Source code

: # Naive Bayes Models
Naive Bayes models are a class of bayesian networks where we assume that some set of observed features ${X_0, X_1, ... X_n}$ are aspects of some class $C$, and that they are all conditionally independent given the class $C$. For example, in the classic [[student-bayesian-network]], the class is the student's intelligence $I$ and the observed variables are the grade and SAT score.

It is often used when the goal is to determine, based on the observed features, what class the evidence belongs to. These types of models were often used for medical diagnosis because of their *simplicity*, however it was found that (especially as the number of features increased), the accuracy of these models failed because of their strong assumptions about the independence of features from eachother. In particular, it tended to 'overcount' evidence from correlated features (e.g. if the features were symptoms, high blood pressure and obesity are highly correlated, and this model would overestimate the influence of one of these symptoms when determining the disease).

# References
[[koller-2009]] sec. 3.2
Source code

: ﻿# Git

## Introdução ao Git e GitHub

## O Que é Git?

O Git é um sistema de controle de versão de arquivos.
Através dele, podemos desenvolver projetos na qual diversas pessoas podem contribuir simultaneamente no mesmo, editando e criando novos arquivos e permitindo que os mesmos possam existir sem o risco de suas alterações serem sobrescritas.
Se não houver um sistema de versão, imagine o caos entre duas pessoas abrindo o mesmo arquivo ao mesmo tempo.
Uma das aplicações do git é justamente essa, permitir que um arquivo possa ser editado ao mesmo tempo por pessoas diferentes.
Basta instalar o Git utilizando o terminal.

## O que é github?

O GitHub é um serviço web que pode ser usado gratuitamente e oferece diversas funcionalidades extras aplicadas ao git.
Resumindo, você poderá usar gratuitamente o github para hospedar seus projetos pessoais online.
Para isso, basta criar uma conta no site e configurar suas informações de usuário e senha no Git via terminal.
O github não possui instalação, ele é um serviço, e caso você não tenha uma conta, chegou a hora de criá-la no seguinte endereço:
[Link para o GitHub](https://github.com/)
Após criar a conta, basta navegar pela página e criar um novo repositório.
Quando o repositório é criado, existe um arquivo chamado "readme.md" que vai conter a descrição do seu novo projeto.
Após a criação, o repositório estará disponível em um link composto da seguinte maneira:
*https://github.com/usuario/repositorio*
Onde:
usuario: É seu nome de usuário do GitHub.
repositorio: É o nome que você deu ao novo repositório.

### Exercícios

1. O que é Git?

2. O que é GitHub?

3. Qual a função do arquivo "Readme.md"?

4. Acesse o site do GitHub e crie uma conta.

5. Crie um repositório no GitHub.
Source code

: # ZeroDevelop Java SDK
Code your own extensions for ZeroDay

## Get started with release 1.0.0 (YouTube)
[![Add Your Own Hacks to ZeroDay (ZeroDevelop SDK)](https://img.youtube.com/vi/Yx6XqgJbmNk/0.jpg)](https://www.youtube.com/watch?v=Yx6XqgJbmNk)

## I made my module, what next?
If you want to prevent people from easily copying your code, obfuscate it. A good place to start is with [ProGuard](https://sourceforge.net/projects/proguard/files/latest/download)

- _What the exercise asks_
Identify every line above that contains the string "usuário" and copy each of those lines in full.

- _Response to this task_
Para isso, basta criar uma conta no site e configurar suas informações de usuário e senha no Git via terminal.
usuario: É seu nome de usuário do GitHub.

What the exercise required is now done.